The Defender has a quick-release lever adjustable peak / visor that can move up and down about 2cm. This riding pic shows it in the down position, while the closer up photo above has it up. The difference isn’t huge, but it is just enough to slide goggles up when riding or taking the helmet off without needing to totally remove them (see the photo hanging on the bar below.) Other than just a bit of adjustable sun shading, visibility is good with a large & wide helmet opening.
Almost all of our winter ride testing has paired the Defender with Edge goggles from Kask’s optics brand Koo, so the fit was unsurprisingly tidy, again with great visibility.

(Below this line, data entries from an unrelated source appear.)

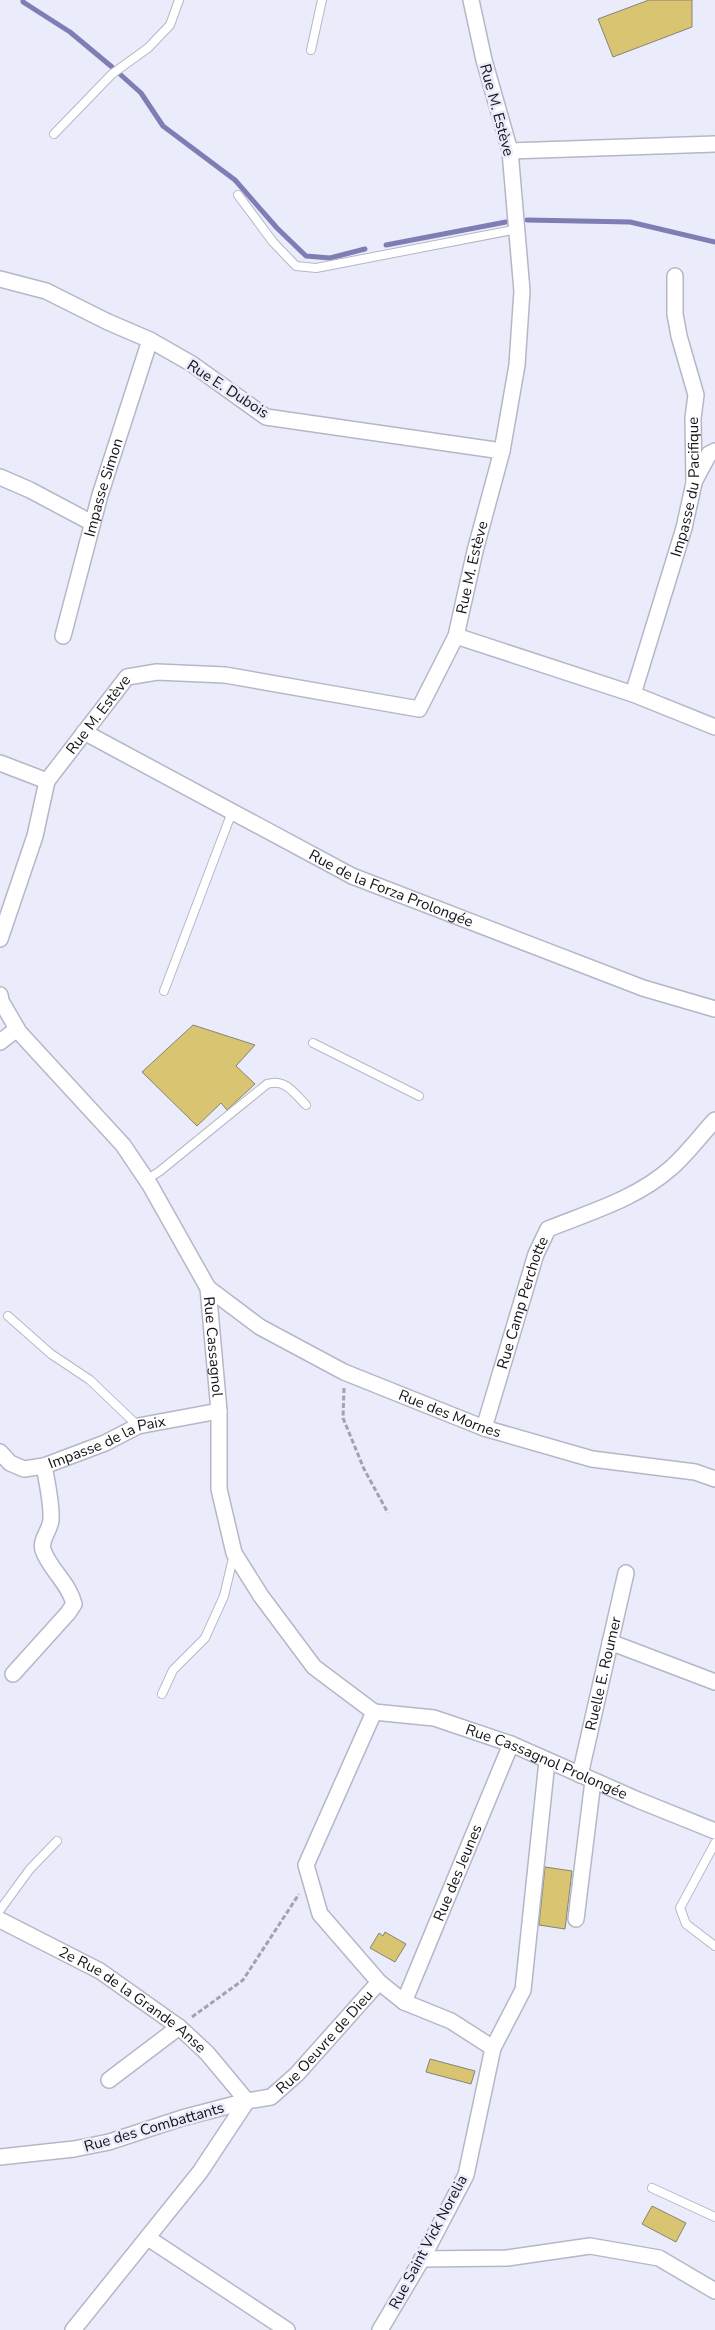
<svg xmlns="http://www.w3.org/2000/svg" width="715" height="2330" viewBox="0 0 715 2330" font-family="'Nunito Sans',sans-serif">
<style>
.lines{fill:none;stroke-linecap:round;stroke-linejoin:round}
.stream{stroke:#7e7eb4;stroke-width:5}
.building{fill:#d9c472;stroke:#878375}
.service-casing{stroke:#b6b7c6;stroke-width:10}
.minor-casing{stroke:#b6b7c6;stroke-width:18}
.path{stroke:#a2a3af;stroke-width:3;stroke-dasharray:5 2.5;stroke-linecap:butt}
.service{stroke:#fff;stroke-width:8}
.minor{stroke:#fff;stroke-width:15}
.labels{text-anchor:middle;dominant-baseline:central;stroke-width:5;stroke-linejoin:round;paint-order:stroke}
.street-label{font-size:15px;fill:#131319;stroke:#eaebfb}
</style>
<rect width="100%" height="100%" fill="#eaebfb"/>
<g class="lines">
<path class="stream" d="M 23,0 L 23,2 L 70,32 L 112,67 L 141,93 L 163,126 L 235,180 L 277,228 L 306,256 L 330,258 L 365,249
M 527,220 L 630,222 L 715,242
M 386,245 L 506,222"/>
</g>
<path class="building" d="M 649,0 L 692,0 L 692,27 L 613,57 L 598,19 Z
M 193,1025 L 255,1045 L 236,1066 L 255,1084 L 227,1110 L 221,1103 L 197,1126 L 142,1072 Z
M 545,1867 L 572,1871 L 565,1929 L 539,1925 Z
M 385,1932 L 406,1944 L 395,1962 L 370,1948 L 379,1933 L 383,1936 Z
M 430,2059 L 475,2071 L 471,2084 L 426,2072 Z
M 652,2206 L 686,2223 L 676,2242 L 642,2224 Z"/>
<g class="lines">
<g class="service-casing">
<path id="service" d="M 311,50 L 322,0
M 54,134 L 112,74 L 148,48 L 170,25 L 179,0
M 238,195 L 273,242 L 296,266 L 316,268 L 518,229
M 164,991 L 232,812
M 313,1043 L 419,1096
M 146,1180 L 160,1171 L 267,1084 C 285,1078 294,1093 306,1105
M 8,1316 L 51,1354 L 90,1380 L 138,1426
M 162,1694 L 173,1670 L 205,1638 L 224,1596 L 234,1554
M 715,1843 L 680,1908 L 686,1924 L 715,1946
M 0,1910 L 30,1869 L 57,1841
M 652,2188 L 715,2217"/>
</g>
<g class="minor-casing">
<g id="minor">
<path d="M 510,151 L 715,144"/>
<path d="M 0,279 L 46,291 L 108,322 L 150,340 L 192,364 L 266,417 L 502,451"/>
<path d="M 0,477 L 30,490 L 92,523"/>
<path d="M 694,482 L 709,454 L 715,451"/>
<path id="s1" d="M 63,636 L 100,495 L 150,340"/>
<path d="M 456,636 L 633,694 L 715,727"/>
<path id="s2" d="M 633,694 L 684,528 L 694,483 L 693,418 L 696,395 L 679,336 L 675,314 L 675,276"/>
<path id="s3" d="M 84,732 L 352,876 L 643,988 L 715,1009"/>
<path d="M 0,763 L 47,781"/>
<path id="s4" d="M 0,939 L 35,836 L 47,781 L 127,677 L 157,672 L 225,675 L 419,709 L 456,636 L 475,551 L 502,451 L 517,365 L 522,291 L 510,151 L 484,60 L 471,0"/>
<path id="s5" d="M 0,995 L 1,1001 L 19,1032 L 123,1145 L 150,1185 L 208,1288 L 219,1411 L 219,1489 L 234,1553 L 261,1596 L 314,1667 L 374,1712"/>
<path d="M 0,1042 L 17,1029"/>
<path id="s6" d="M 208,1288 L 260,1327 L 344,1372 L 484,1428 L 592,1459 L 695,1472 L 715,1479"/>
<path id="s7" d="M 484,1428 L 536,1254 L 548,1229 C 590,1212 636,1199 671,1168 C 687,1154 700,1136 715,1120"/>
<path id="s8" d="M 0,1452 L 10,1463 L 24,1469 L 44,1466 L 105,1443 L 138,1426 L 219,1411"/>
<path d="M 610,1642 L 715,1682"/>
<path d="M 13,1674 L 68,1613 L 74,1604 C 69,1583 50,1570 43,1550 C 40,1539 50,1531 51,1520 C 52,1503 47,1483 44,1466"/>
<path id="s9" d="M 374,1712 L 434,1718 L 511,1744 L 638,1800 L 715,1831"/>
<path id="s10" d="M 580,1775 L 626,1573"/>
<path d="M 576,1919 L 593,1781"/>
<path id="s11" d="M 0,1920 L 100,1971 L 179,2027 L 207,2053 L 247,2101 L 182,2118 L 109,2142 L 74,2149 L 0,2157"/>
<path d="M 379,1982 L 404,2002 L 451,2021 L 493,2048 L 466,2175 L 422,2259 L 380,2330"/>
<path id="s12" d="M 404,2002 L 511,1744"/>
<path d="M 493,2048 L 523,1990 L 547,1761"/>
<path d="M 109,2080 L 179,2027"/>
<path d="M 148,2238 L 287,2330"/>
<path d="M 422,2259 L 507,2258 L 590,2246 L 659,2258 L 715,2291"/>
<path id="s13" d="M 73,2330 L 200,2172 L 247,2101 L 271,2097 L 297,2074 L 379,1982 L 320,1914 L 306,1865 L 374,1712"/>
</g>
</g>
<path class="path" d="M 344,1388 L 343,1418 L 364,1469 L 388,1513
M 192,2017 L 243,1980 L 299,1894"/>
<use href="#service" class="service"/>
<use href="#minor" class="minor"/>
</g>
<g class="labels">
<g class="street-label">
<text transform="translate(497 110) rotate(75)">Rue M. Estève</text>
<text transform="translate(228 389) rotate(33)">Rue E. Dubois</text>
<text stroke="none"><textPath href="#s1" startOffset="154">Impasse Simon</textPath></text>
<text stroke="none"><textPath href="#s2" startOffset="215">Impasse du Pacifique</textPath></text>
<text stroke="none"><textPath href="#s4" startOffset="744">Rue M. Estève</textPath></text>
<text stroke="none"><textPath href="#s4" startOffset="249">Rue M. Estève</textPath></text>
<text stroke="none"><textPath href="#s3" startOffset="345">Rue de la Forza Prolongée</textPath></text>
<text stroke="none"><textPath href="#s7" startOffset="131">Rue Camp Perchotte</textPath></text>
<text stroke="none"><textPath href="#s5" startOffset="421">Rue Cassagnol</textPath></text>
<text stroke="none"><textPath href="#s6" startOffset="274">Rue des Mornes</textPath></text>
<text stroke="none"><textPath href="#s8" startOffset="118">Impasse de la Paix</textPath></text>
<text stroke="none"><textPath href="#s10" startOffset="104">Ruelle E. Roumer</textPath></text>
<text stroke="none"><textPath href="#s9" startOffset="181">Rue Cassagnol Prolongée</textPath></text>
<text stroke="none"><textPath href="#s12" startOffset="140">Rue des Jeunes</textPath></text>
<text stroke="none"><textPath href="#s11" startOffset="155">2e Rue de la Grande Anse</textPath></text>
<text stroke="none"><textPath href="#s13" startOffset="389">Rue Oeuvre de Dieu</textPath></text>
<text transform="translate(154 2127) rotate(-16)">Rue des Combattants</text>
<text transform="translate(428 2242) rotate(-62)">Rue Saint Vick Norelia</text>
</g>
</g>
</svg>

Other goggles should work well too, with space that should fit even the largest goggles.
The narrow fit range is probably the trickiest element in choosing the Kask Defender. My head measures 58.5cm putting me on the edge of the size range. Veronika, on the other hand is below eve the S size range so couldn’t wear the Defender on technical terrain, as it wouldn’t stay in place.
Personally, squeezing into the close fitting size M felt like it was too tight at first, but once on, the fit was comfortable & secure. Still, I wonder if I would be more comfortable sizing up. For sure, when you are buying a helmet at this price point, I would recommend trying it on before you buy, or at minimum ordering it from a company that will accept a return if you are not satisfied with the fit.
Kask Defender – Pricing & availability
The Defender is a premium lightweight carbon full-face, and with that comes matching premium price. The Kask Defender sells for $500 / 500€, and includes a nicely fitted & vented storage bag that protects your fancy carbon helmet from getting scuffed in transit, while still letting your sweaty helmet breathe. The Defender is CE/EN certified, meeting ASTM standards for DH racing.
The Defender comes in four different color options. Our test helmet is the lime version that maybe is harder to match to a lot of our riding kit (or my nice, red strapped KOO Edge goggles), although winter riding paired it with Veronika’s softshell pants. But there is also a properly stealth black/grey option, a black/red/orange and a red/white/blue version – all available now from Kask dealers.